Now, I'm not going to say that Uncle Sam isn't in some part responsible for New Orleans' predicament, since Federal programs to keep the Mississippi River navigable for ocean-going ships have raised the level of the river by keeping it from spreading out through the delta as it normally would. So there should be some federal money, at least if the feds insist on channelizing the river-and doing otherwise would cause major economic disruption.
But that money should have limits-restoring the level of protection to what New Orleans had before. If the citizens of New Orleans want more protection, they should pay for it themselves. But how to do this?
Why not with a publicly owned corporation responsible for the levees? Shareholders would be anyone who owns real estate in New Orleans. The number of shares owned by each person would be determined by how much property they own, with the smallest lot in the city being one share. Shareholders could vote on how much protection they would be willing to pay for. Cost to each shareholder would be on a per share basis, multiplied how far below the normal water level each lot is.
This way, New Orleans would be able to have as much protection as it's willing to pay for, at the minmum cost to the rest of the country.
More Stupidity from Seattle
I've been meaning to get to this for almost two weeks...I'm surprised AnalogKid didn't beat me to it...
Members of Seattle city government seem to be once again demonstrating their complete ignorance of basic economics. Having recently approved an increase in hieght for residential buildings, they are now worried that low and middle income folks will be priced out of the market:
The gap between what it would cost to build housing for those workers downtown -- and what they can afford to pay in rent -- amounts to about $22 a square foot, the study found.
Their solution? Tax those new developments, of course. $10 per square foot according to a proposal by Mayor Greg Nickels, $20 per as proposed by Councilman Peter Steinbrueck.
Now, my degree isn't in economics, but by my reckoning, that means the city
fathers non-gender specific parental figures want to actually increase the gap between what these new residences will cost to build and what low income workers can afford-making the gap between $32 and $42 a square foot.

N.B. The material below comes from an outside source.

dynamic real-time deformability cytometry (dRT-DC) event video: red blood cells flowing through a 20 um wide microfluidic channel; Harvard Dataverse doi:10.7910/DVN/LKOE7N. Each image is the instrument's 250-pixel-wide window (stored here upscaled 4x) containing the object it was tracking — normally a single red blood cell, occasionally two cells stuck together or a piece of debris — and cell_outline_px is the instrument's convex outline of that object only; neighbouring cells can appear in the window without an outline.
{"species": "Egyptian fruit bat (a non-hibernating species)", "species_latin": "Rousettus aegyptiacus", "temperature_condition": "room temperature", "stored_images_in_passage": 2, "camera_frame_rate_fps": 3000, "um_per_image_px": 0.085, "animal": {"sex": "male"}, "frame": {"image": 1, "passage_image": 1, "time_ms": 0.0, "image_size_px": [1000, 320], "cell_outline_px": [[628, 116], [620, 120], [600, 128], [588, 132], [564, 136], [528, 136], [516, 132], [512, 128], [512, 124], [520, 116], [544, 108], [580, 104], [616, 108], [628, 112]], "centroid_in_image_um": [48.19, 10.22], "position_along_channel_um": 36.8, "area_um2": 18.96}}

That's it, raise taxes and make housing even more expensive. No thought of looking into why exactly it costs so much to build housing in Seattle in the first place. No thought of doing things to reduce those costs-things like lowering taxes, or reducing burdensome and costly regulations and red tape. I don't know if Seattle has rent-control (but I'd say it's a good bet), but if they do, I'm sure they wouldn't even think of getting rid of it, and thus encouraging contruction of new rental units instead of condos.
How do people this dumb ignorant actually get elected?